“Leave your country, your people and your father’s household and go to the land I will show you.” (Gen 12:1). This is what the LORD said to a man called Abram, later known as Abraham. He was promised to be the father of many nations, while also told to adventure out unto the great unknown to a land that God would show him. Not tell him. In this verse, the word used is raah which in Hebrew means “to show”. It’s important to note here that God would not tell Abram where to go, but show. This means that at the time Abram decided to leave, he didn’t have an endgame. Only God did, and God promised to reveal it to him at the correct time.
Abram was not the first and most certainly not the last to be called by God to travel to unknown territory. I can testify to this.
In January of this year, at a college gathering for a Christian group, I was extremely convicted by the speaker’s message to reexamine my life, specifically my future plans. At the time, I had narrowed down three graduate school fellowships I was going to apply. Eventually, the goal was to settle down somewhere as a college professor and teach Literature. This had been my plan for a couple of years now, though in the back of my mind, something always felt a bit unsettling. As important as I thought Shakespeare may be, I wanted to do more with my life then teach Hamlet. Deep down, ever since I was a young girl, I knew I would end up going to Atlanta Bible College. As I sat in that seat during the sermon, it became clear to me that the time was now. While he was still speaking, I pulled out my phone and applied right then and there. I knew that if I waited till I got back to my dorm, I would have chickened out. That night was the start of my unknown.
I did a lot of praying, a lot of back and forth with God, but all along, I knew the answer was to move to Georgia and attend ABC. I don’t have an endgame, only possibilities, but I’m trusting God that he will show me my path when I get there.
When I started to tell people about my decision, I got more support than I thought I would. I was worried about the stigma that came with going to a Bible College, but as it turned out, many of my peers and professors respected and were excited about my decision. Not all of them, though. I won’t ever forget the way one of my English professor’s face fell in disappointment when he asked about my future plans. It was right after I presented my honors project and he was encouraging me to pursue graduate school. He looked at me as if I was wasting my potential.

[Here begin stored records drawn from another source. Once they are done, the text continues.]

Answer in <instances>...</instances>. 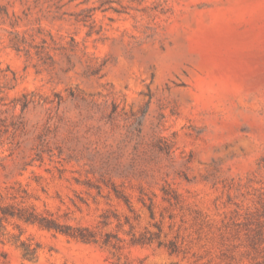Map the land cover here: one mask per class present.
I'll return each mask as SVG.
<instances>
[{
    "label": "rangeland",
    "instance_id": "obj_1",
    "mask_svg": "<svg viewBox=\"0 0 264 264\" xmlns=\"http://www.w3.org/2000/svg\"><path fill=\"white\" fill-rule=\"evenodd\" d=\"M0 204L98 239L0 264H264V0H0Z\"/></svg>",
    "mask_w": 264,
    "mask_h": 264
},
{
    "label": "trees",
    "instance_id": "obj_2",
    "mask_svg": "<svg viewBox=\"0 0 264 264\" xmlns=\"http://www.w3.org/2000/svg\"><path fill=\"white\" fill-rule=\"evenodd\" d=\"M9 215H17L19 218L38 224L40 227L54 231L55 233H61L67 236L68 238L84 241V242H97V238L92 230L83 226H73L71 224H62L59 223L54 218H48L46 216L38 215L34 212H27L23 210L16 211L10 206H4L0 204V235L6 236L7 240L11 239L7 237L6 224L5 221ZM4 240V237H3ZM18 246L21 248L24 259L29 261H37L39 257L40 245L38 243L32 242L30 239H16ZM160 244H164L160 242ZM174 243L170 246L171 249H174ZM175 250V249H174Z\"/></svg>",
    "mask_w": 264,
    "mask_h": 264
}]
</instances>
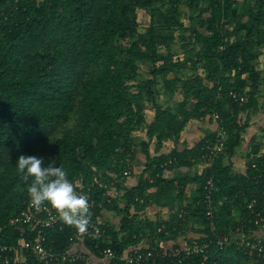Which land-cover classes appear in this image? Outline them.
Returning <instances> with one entry per match:
<instances>
[{
	"label": "trees",
	"instance_id": "obj_1",
	"mask_svg": "<svg viewBox=\"0 0 264 264\" xmlns=\"http://www.w3.org/2000/svg\"><path fill=\"white\" fill-rule=\"evenodd\" d=\"M261 55L264 0H0V244L18 246L39 233L8 225L30 198L31 179L20 180L17 159L35 155L63 166L93 201L83 235L92 255L109 248L120 258L111 264H127L122 257L132 248L174 241L204 247L155 264H264V254L236 239L242 233L264 243L247 208L254 200L264 217V125L248 144L245 171L229 164L263 109ZM214 113L226 131L223 152L200 174L164 178L199 161L214 132L193 143L181 135ZM166 144L172 149L164 154ZM138 158L144 168L129 186L124 173L131 176ZM94 179L122 195L108 202ZM208 179L216 187L213 228L202 203ZM189 184L197 194L186 200ZM150 208L168 210V220L144 216ZM42 233L45 248L62 253L79 232L62 224ZM224 237L230 243L220 250ZM23 254L21 264H43Z\"/></svg>",
	"mask_w": 264,
	"mask_h": 264
},
{
	"label": "built area",
	"instance_id": "obj_2",
	"mask_svg": "<svg viewBox=\"0 0 264 264\" xmlns=\"http://www.w3.org/2000/svg\"><path fill=\"white\" fill-rule=\"evenodd\" d=\"M230 96L234 100H243V97L235 93H230ZM211 119L216 126L214 131V139L206 141L203 144L202 154L199 158V161L197 163L194 162V164L202 165L203 169L210 167L215 158L223 152L226 140V131L217 124V121L219 120L217 113H214L211 116ZM191 161L193 162V160ZM124 176L128 181L130 173L125 172ZM126 184L127 182L124 185ZM92 185H97L105 189L103 196L107 198L108 202L111 198H118L122 195V193L116 190L113 186H102V184L96 179H94ZM75 190L78 192V194L84 195L82 192L83 188L79 184L75 185ZM215 190L216 187L213 180H206L203 185L202 203L205 218L210 221L211 228H213V194ZM88 191L89 190L87 189V192ZM85 195L88 196V194ZM89 203L90 205L93 204V201H91L90 198ZM254 204L255 201L252 200L247 205V208L252 214H254V224L258 226L260 231H263L264 217L260 213L254 212ZM62 224L64 223L60 220L57 212L50 205H45L43 211L36 212L32 207L29 198L25 204V208L17 216L10 218L8 225L11 227L27 226L28 229L31 230L29 231L30 233H32L33 230L37 228L39 229V233L36 237L30 239L29 241L22 242L18 246L0 244V264H21L24 260L23 252L25 251L31 252L38 259L43 261V264H111V262L120 259L118 258L116 252L109 248L100 250L98 255H92L88 253L83 242V235H86L87 233H78L77 236L70 238V248L62 253L53 252L51 249H46L44 246L46 241V233H42V231L61 228ZM236 239L239 240L237 243L238 246L245 248L249 253L256 252L258 254H264V243L260 244L258 242H253L251 238L243 236L242 233H240ZM229 243L230 238L224 237L221 240H218L216 245L221 250ZM203 247V245H185L182 243L180 247L171 248H162L160 246L158 248H145L143 250L140 248H132L129 251H126L122 258L127 264H155L158 259L164 260L171 257H177L182 253H184L186 256L199 254L202 252Z\"/></svg>",
	"mask_w": 264,
	"mask_h": 264
},
{
	"label": "clouds",
	"instance_id": "obj_3",
	"mask_svg": "<svg viewBox=\"0 0 264 264\" xmlns=\"http://www.w3.org/2000/svg\"><path fill=\"white\" fill-rule=\"evenodd\" d=\"M16 168L21 181L28 183L31 179L27 192L36 212L48 204L65 225L87 233L91 221L89 198L78 194L63 166H56L55 160L45 166L42 157L20 155Z\"/></svg>",
	"mask_w": 264,
	"mask_h": 264
},
{
	"label": "crops",
	"instance_id": "obj_4",
	"mask_svg": "<svg viewBox=\"0 0 264 264\" xmlns=\"http://www.w3.org/2000/svg\"><path fill=\"white\" fill-rule=\"evenodd\" d=\"M215 129H216V126L213 122L205 121V122H200V123H190L187 125L185 130L182 132L180 142L181 143L198 142L204 137L213 133ZM246 133H247V130H246ZM245 134L243 135L241 139L242 145L240 149L239 150L237 149L236 151L237 155L232 157L231 160L229 161V164H231V167H232V172L242 173L245 171V159H243V157H244V154H246V150L248 151V144L251 138L254 136V134L253 135H247V134L245 135ZM171 149H172V145L166 144L161 149V151L164 154H167L171 151ZM143 163H144V160L142 158L135 159L133 169L131 170V176L128 179L129 186H134L136 184L137 178L144 168ZM226 163L228 162L226 161ZM202 170H203L202 165L194 164L190 168H179V169H174V170H166L164 172V178H171L177 175H187V176L193 177L197 174H200ZM196 190H197V186L195 184H189L185 189L184 198L186 200H191L195 198L197 194ZM155 214L159 215V217L164 221L168 220V217H169L168 210L160 211L154 208L153 209L150 208L145 211L144 216L150 218L154 216ZM179 241H181V239L177 240V242ZM174 244H175L174 241H168L166 243H161L159 246L162 248H171ZM142 246L146 247L145 241L142 243Z\"/></svg>",
	"mask_w": 264,
	"mask_h": 264
},
{
	"label": "rangeland",
	"instance_id": "obj_5",
	"mask_svg": "<svg viewBox=\"0 0 264 264\" xmlns=\"http://www.w3.org/2000/svg\"><path fill=\"white\" fill-rule=\"evenodd\" d=\"M257 53H261V50H257ZM264 63V56L261 55L258 61V67L262 68ZM162 102H164V98L161 99ZM263 102V99H261V103ZM264 125V105L263 109L259 112H257L252 120L251 126L247 129V135H253L259 132V128ZM245 134V135H246ZM144 165V163H143ZM104 218L109 219L113 223L118 222L117 216L113 215L112 213H104Z\"/></svg>",
	"mask_w": 264,
	"mask_h": 264
}]
</instances>
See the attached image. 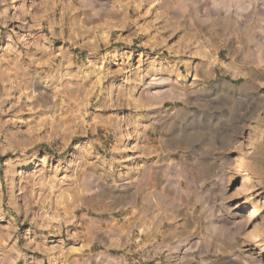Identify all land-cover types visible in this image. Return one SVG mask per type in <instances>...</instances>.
Returning <instances> with one entry per match:
<instances>
[{
  "label": "rangeland",
  "instance_id": "1",
  "mask_svg": "<svg viewBox=\"0 0 264 264\" xmlns=\"http://www.w3.org/2000/svg\"><path fill=\"white\" fill-rule=\"evenodd\" d=\"M251 68L264 0H0V264H264Z\"/></svg>",
  "mask_w": 264,
  "mask_h": 264
},
{
  "label": "bare ground",
  "instance_id": "2",
  "mask_svg": "<svg viewBox=\"0 0 264 264\" xmlns=\"http://www.w3.org/2000/svg\"><path fill=\"white\" fill-rule=\"evenodd\" d=\"M22 15H24V14H22ZM216 61L211 62L210 65L211 66L214 65ZM261 61L259 60V65L261 64ZM209 74H210L209 75L210 76V79L213 78L216 75L215 71L212 70V69L209 71ZM238 75H240V74H238ZM238 75H235V76L237 77ZM242 77L245 78V83L251 84L253 87H257L256 84H255V80L256 79L263 80L264 79V72L262 74H260V72L258 70L254 69V68H251L250 74H249V72L247 74L243 73V76ZM232 254H233V252H232ZM234 255H237L236 257H238V258H243L242 257V254L239 253V252H237V253L235 252Z\"/></svg>",
  "mask_w": 264,
  "mask_h": 264
}]
</instances>
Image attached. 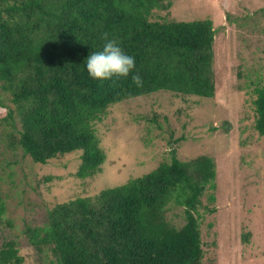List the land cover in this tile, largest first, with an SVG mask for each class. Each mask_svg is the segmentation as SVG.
I'll return each mask as SVG.
<instances>
[{
  "label": "trees",
  "instance_id": "trees-1",
  "mask_svg": "<svg viewBox=\"0 0 264 264\" xmlns=\"http://www.w3.org/2000/svg\"><path fill=\"white\" fill-rule=\"evenodd\" d=\"M164 1L0 0V81L15 105L4 120L14 128L12 144L42 164L80 150L78 175L94 177L107 154L93 122L110 105L158 91L214 97L213 20H152ZM105 37L135 57L128 77L89 76L86 58L102 50ZM256 95V128L264 136V84ZM216 179L213 157L174 155L127 183L57 204L46 225L25 231L51 264H203L198 212ZM172 203L185 209L181 227L168 219ZM5 212L0 185V221ZM0 264H27L15 239L2 243Z\"/></svg>",
  "mask_w": 264,
  "mask_h": 264
},
{
  "label": "rangeland",
  "instance_id": "rangeland-1",
  "mask_svg": "<svg viewBox=\"0 0 264 264\" xmlns=\"http://www.w3.org/2000/svg\"><path fill=\"white\" fill-rule=\"evenodd\" d=\"M264 0H165L157 21L212 19L216 29L214 97L158 91L110 105L93 126L107 158L94 177L78 175L82 151L35 162L12 144L8 113L15 105L0 81V185L6 212L0 248L20 244L27 264H51L30 242L27 226H44L48 210L136 179L170 162L200 155L217 164L215 188L199 206L203 264H264V136L256 128V89L264 84ZM214 192L215 200L210 201ZM168 219L186 222L170 204Z\"/></svg>",
  "mask_w": 264,
  "mask_h": 264
},
{
  "label": "clouds",
  "instance_id": "clouds-1",
  "mask_svg": "<svg viewBox=\"0 0 264 264\" xmlns=\"http://www.w3.org/2000/svg\"><path fill=\"white\" fill-rule=\"evenodd\" d=\"M105 39L102 50L92 52L86 58L89 76L101 82L114 76L128 77L136 67L135 57L127 54L116 40ZM132 79L137 86H141L140 76L133 75Z\"/></svg>",
  "mask_w": 264,
  "mask_h": 264
}]
</instances>
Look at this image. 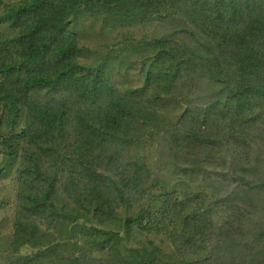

My mother and step-father were not supportive and are still getting used to the idea. I know that deep down, their concern is out of love, but it still hurts and strains our relationship. Their biggest issue is that I don’t have an end goal. They want to know why I’m going down to ABC, what it is exactly I hope to gain from another bachelor’s degree. Unfortunately for them, and for many others in the world, “God will show me when I get there” doesn’t work. But right here with Abram, we’ve got proof that it does. We know the end of his story. We know that God did follow through, that God did show him the way. As a result, when we are called out unto the great unknown, because we know Abram’s story, we know the end of our stories, too.